> _Task to complete_:
In the entries, find all lines that hold the word "frac" and copy them.

======== The data ========

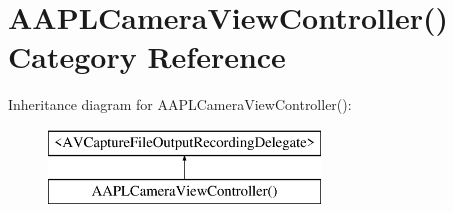 \hypertarget{category_a_a_p_l_camera_view_controller_07_08}{}\section{A\+A\+P\+L\+Camera\+View\+Controller() Category Reference}
\label{category_a_a_p_l_camera_view_controller_07_08}
Inheritance diagram for A\+A\+P\+L\+Camera\+View\+Controller()\+:\begin{figure}[H]
\begin{center}
\leavevmode
\includegraphics[height=2.000000cm]{category_a_a_p_l_camera_view_controller_07_08}
\end{center}
\end{figure}
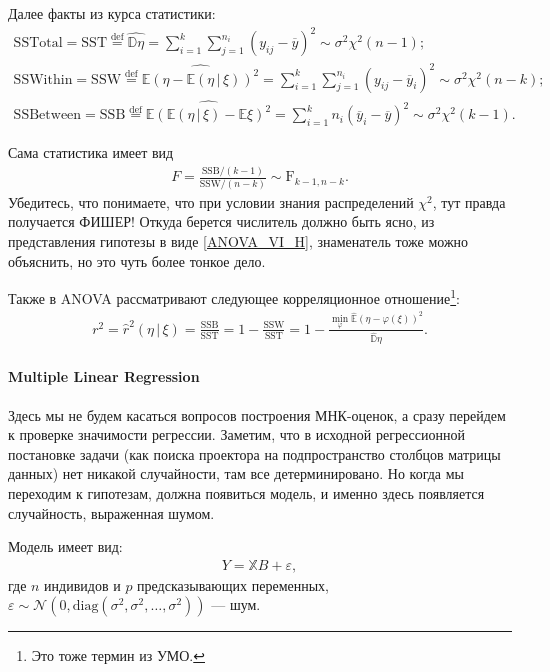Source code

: Далее факты из курса статистики:
\begin{gather*}
    \mathrm {SS Total} = \mathrm {SST} \overset{\mathrm{def}}{=} \widehat{\mathbb D \eta} = \sum_{i=1}^k \sum_{j=1}^{n_i} (y_{ij} - \overline y)^2 \sim \mathcal \sigma^2 \chi^2 (n - 1);\\
    \mathrm {SS Within} = \mathrm {SSW} \overset{\mathrm{def}}{=} \widehat{\mathbb E(\eta - \mathbb E(\eta\, | \, \xi))^2} = \sum_{i=1}^k \sum_{j=1}^{n_i} (y_{ij} - \overline y_i)^2\sim \sigma^2 \mathcal \chi^2 (n - k);\\
    \mathrm {SS Between} = \mathrm {SSB} \overset{\mathrm{def}}{=} \widehat{\mathbb E(\mathbb E(\eta\, | \, \xi) - \mathbb E \xi)^2} = \sum_{i=1}^k n_i (\overline y_i - \overline y)^2 \sim \sigma^2 \mathcal \chi^2 (k - 1).
\end{gather*}

Сама статистика имеет вид
\begin{gather*}
    F = \frac{\mathrm{SSB} / (k - 1)}{\mathrm{SSW} / (n - k)} \sim \mathrm F_{k-1,n-k}.
\end{gather*}
Убедитесь, что понимаете, что при условии знания распределений $\chi^2$, тут правда получается ФИШЕР!
Откуда берется числитель должно быть ясно, из представления гипотезы в виде \eqref{ANOVA_VI_H}, знаменатель тоже можно объяснить, но это чуть более тонкое дело.

Также в ANOVA рассматривают следующее корреляционное отношение\footnote{Это тоже термин из УМО.}:
\begin{gather}
    \label{ANOVA_cor}
    r^2 = \hat r^2(\eta \, | \, \xi) = \mathrm{\frac{SSB}{SST}} = 1 - \mathrm{\frac{SSW}{SST}} = 1 - \frac{\min_{\varphi} \widehat {\mathbb E}(\eta - \varphi(\xi))^2}{\widehat {\mathbb D} \eta}.
\end{gather}

\paragraph{Multiple Linear Regression}
Здесь мы не будем касаться вопросов построения МНК-оценок, а сразу перейдем к проверке значимости регрессии.
Заметим, что в исходной регрессионной постановке задачи (как поиска проектора на подпространство столбцов матрицы данных) нет никакой случайности, там все детерминировано.
Но когда мы переходим к гипотезам, должна появиться модель, и именно здесь появляется случайность, выраженная шумом.

Модель имеет вид:
\begin{gather*}
    Y = \mathbb X B + \varepsilon,
\end{gather*}
где $n$ индивидов и $p$ предсказывающих переменных, $\varepsilon \sim \mathcal N(0, \mathrm {diag}(\sigma^2, \sigma^2, \ldots, \sigma^2))$ --- шум.


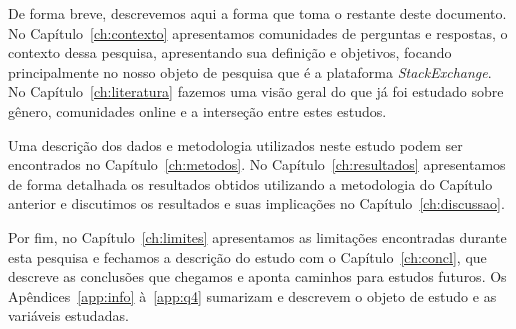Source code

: De forma breve, descrevemos aqui a forma que toma o restante deste documento. No Capítulo~\ref{ch:contexto} apresentamos comunidades de perguntas e respostas, o contexto dessa pesquisa, apresentando sua definição e objetivos, focando principalmente no nosso objeto de pesquisa que é a plataforma \emph{StackExchange}. No Capítulo~\ref{ch:literatura} fazemos uma visão geral do que já foi estudado sobre gênero, comunidades online e a interseção entre estes estudos.

Uma descrição dos dados e metodologia utilizados neste estudo podem ser encontrados no Capítulo~\ref{ch:metodos}. No Capítulo~\ref{ch:resultados} apresentamos de forma detalhada os resultados obtidos utilizando a metodologia do Capítulo anterior e discutimos os resultados e suas implicações no Capítulo~\ref{ch:discussao}.

Por fim, no Capítulo~\ref{ch:limites} apresentamos as limitações encontradas durante esta pesquisa e fechamos a descrição do estudo com o Capítulo~\ref{ch:concl}, que descreve as conclusões que chegamos e aponta caminhos para estudos futuros. Os Apêndices~\ref{app:info} à~\ref{app:q4} sumarizam e descrevem o objeto de estudo e as variáveis estudadas.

========

> _Your solution_:
    F = \frac{\mathrm{SSB} / (k - 1)}{\mathrm{SSW} / (n - k)} \sim \mathrm F_{k-1,n-k}.
    r^2 = \hat r^2(\eta \, | \, \xi) = \mathrm{\frac{SSB}{SST}} = 1 - \mathrm{\frac{SSW}{SST}} = 1 - \frac{\min_{\varphi} \widehat {\mathbb E}(\eta - \varphi(\xi))^2}{\widehat {\mathbb D} \eta}.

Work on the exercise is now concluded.